Producing New York’s workforce is one of nine initiatives that SUNY will focus on this year, as outlined by Chancellor Zimpher in her State of the University Address.
SUNY will throw the weight of its systemness behind two key programs to achieve this goal. Strategic enrollment management will be used to determine workforce demand by region and program offerings and enrollment patterns at campuses locally will be adjusted to directly meet those needs; and co-operative education will be brought to scale, incorporating paid internships for students in their field of study into the curriculum, helping students gain invaluable work experience while making money and giving them a job placement edge upon graduation. Not to mention the benefits co-op presents for employers and the state workforce as a whole.
But SUNY’s efforts aren’t contained to what can be accomplished at the system level. Each campus will contribute. For example, three of our campuses – University at Buffalo, Stony Brook University, and SUNY Upstate – are partnering with the American Society for Clinical Pathology (ASCP) to create more medical laboratory jobs in New York by expanding educational access to laboratory science programs.
The partnership, which also includes a coalition of clinical lab organizations, government agencies, and industry partners, is being made through the Clinton Global Initiative (CGI) and comes with a commitment to increase the number of graduating laboratory professionals in New York by 10 percent over the course of a five-year project, upping the annual graduation rate of 237 to 355.
The project will develop classrooms and distance learning curricula, create a coordinated network of clinical rotation sites, create an accelerated technician-to-technologist program, and develop an electronic-instrumentation simulation laboratory.
In the long-term, it is expected to create a model for New York State that can be implemented throughout the U.S.

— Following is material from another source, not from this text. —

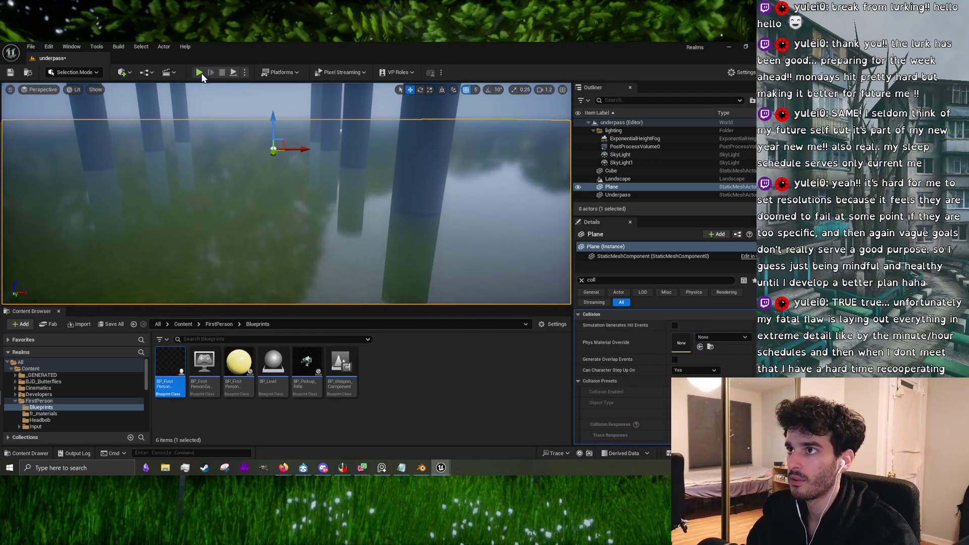
Step: Run a quick playtest, then raise the water Plane slightly along Z
left_click(200, 73)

The project will ensure that hospitals and clinics are staffed with well-trained, qualified personnel to provide accurate test results and maintain high standards of safety in the laboratory. It will also address factors that are contributing to the shortage of such personnel, including an aging workforce and the recent closure of clinical laboratory science training programs. According to the ASCP, in 2010 the average age of the laboratory workforce in the U.S. was 49.2, compared to 43.6 four years earlier.
In New York, six out of nine laboratory departments surveyed reported that more than 10 percent of their employees planned to retire within five years, and while the New York State workforce requires approximately 640 new laboratory professionals every year, it’s producing only 237 graduates annually.
John E. Tomaszewski, MD, professor and chair of the Department of Pathology and Anatomical Sciences in the UB School of Medicine and Biomedical Sciences and ASCP’s immediate past president attended the CGI annual meeting last September in New York City, where ASCP announced the Expanding the Laboratory Workforce for the 21st Century initiative.
“ASCP is working to create a significant solution to the challenge of job creation,” he said. “The SUNY partners already on board like UB, Stony Brook University and Upstate Medical in Syracuse are dedicated to piloting this program in New York and creating a strong model for laboratory workforce development that we can to expand into other states in the near future.”